TerraUSD, the dollar-pegged cryptocurrency, shot to fame earlier this year when Terraform Labs’ affiliate Luna Foundation Guard (LFG) pledged to collect $10 billion worth of Bitcoin.
To simplify how LUNA worked, imagine the price of UST to be $1.02. The Terra Station portal allowed users to mint UST by burning Luna. Now, the users of Terra Station could trade $1 worth of LUNA for 1 UST, which would require burning (permanently destroying) 1 USD and minting 1 UST. Users could opt to sell 1 UST for $1.02, making a profit of $0.02 in the process.
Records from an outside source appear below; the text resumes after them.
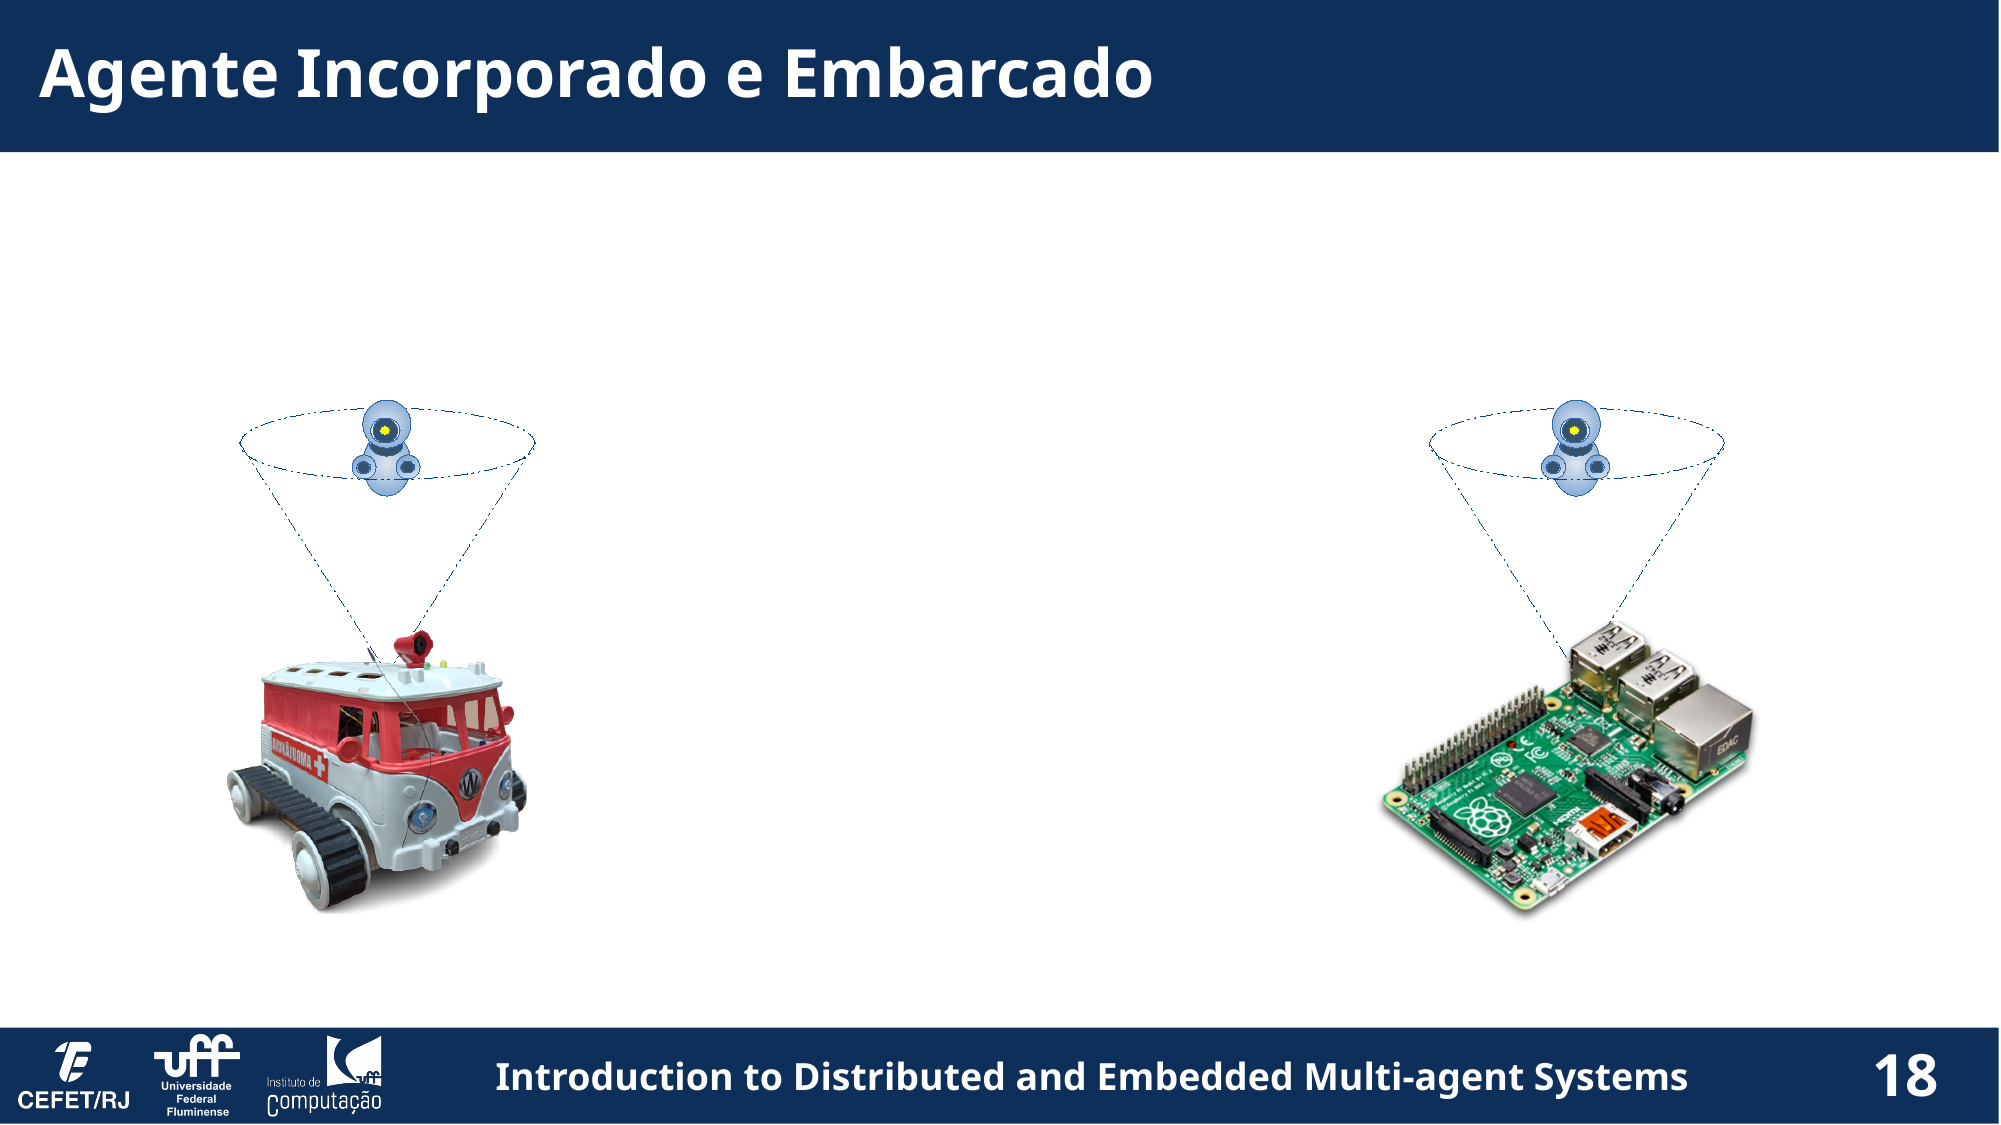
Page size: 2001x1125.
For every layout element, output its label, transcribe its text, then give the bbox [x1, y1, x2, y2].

text_box [1541, 400, 1610, 497]
text_box [352, 400, 421, 497]
picture [18, 1021, 129, 1125]
picture [153, 1033, 241, 1121]
picture [222, 628, 532, 915]
picture [1367, 621, 1766, 928]
picture [265, 1033, 383, 1117]
text_box Agente Incorporado e Embarcado [25, 23, 1999, 119]
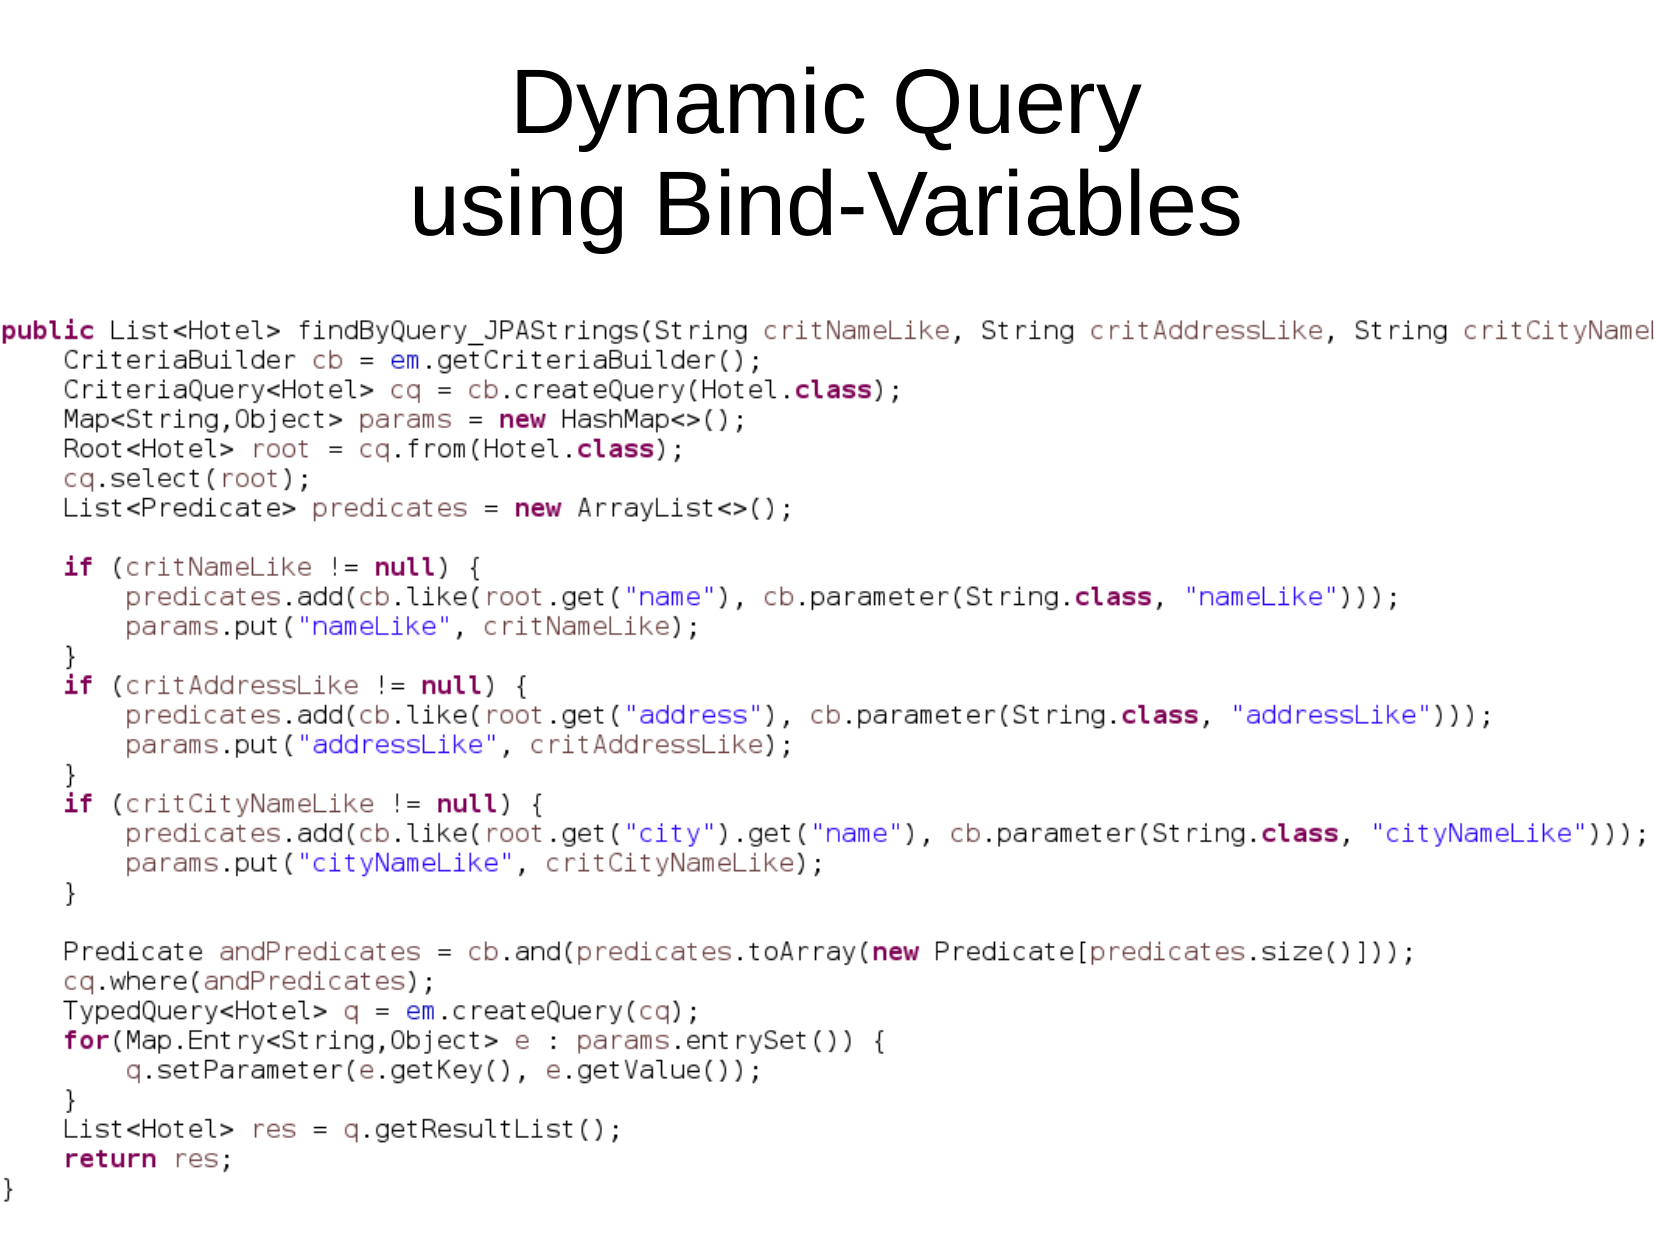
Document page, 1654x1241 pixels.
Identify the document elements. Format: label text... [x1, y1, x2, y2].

The major reason investors bought UST was to profit from a platform called Anchor, which offered 20% returns to anyone who lent their UST to the protocol (Quite a scam in hindsight, eh?).
What is a stablecoin?
Stablecoins are cryptocurrencies pegged to a fiat currency, such as the dollar. In essence, the raison d’être of stablecoins is to keep their value steady, since they are pegged to fiat currencies. UST was the fourth-largest stablecoin after USDT, USDC, and BUSD, mimicking the price of US dollars and 1 UST hovering close to $1 (gone are the days).
Pegging involves linking a currency’s exchange rate to the currency of another country, usually in a 1:1 ratio. In the crypto market, pegged cryptocurrencies are assets whose value is linked to another asset to create a stable currency. In most cases, this peg is tied to the US dollar. TERRA was supposed to keep a 1-to-1 peg with the US dollar under the Terra ecosystem.
UST did not rely on assets to maintain its peg. As mentioned above, the process involved minting new UST tokens by burning LUNA tokens and anchoring TerraUSD (UST) to $1.
The downfall of Luna TERRA
It all started when Terra’s lending protocol Anchor and stablecoin exchange protocol Curve dumped large amounts of UST on May 8, leading to a drop in UST to $0.985. The LUNA Foundation Guard (LFG), a consortium by Terraform Labs’ co-founder and CEO Do Kwon, was forced to sell its assets (BTC and other holdings) and depleted its reserves to save UST, but in vain.
The entire event led to a liquidity crisis where people could redeem UST for LUNA (at less than 1/50 of a penny) causing panic in the crypto market. What was being touted as a blue-chip cryptocurrency is now questioned to be a quick-rich scheme.
The Terra (LUNA) crypto token initially crashed from $120 to $0.02, a 99.9% correction, the majority of which occurred within 48 hours. UST had a similar fate, and the price declined to a mere $35 cents instead of the supposed $1 (by May 12).
Over 90 groups have filed complaints against Do Kwon after the TerraUSD crash accusing him of illegal fundraising and fraud. Further, Daniel Shin, the co-founder of TerraForm Labs, had his house and offices raided by South Korea’s Joint Financial and Securities Crime Investigation Team.
Revival plan- Luna 2.0
The Luna and UST pairings were delisted (prior to trading suspensions) on several crypto exchanges following the crash. In the wake of the decline in the value of TerraUSD and Luna, Terraform Labs announced the launch of Luna 2.0, a new digital coin that is part of their revival strategy. Price fluctuations remain an issue with Luna 2.0.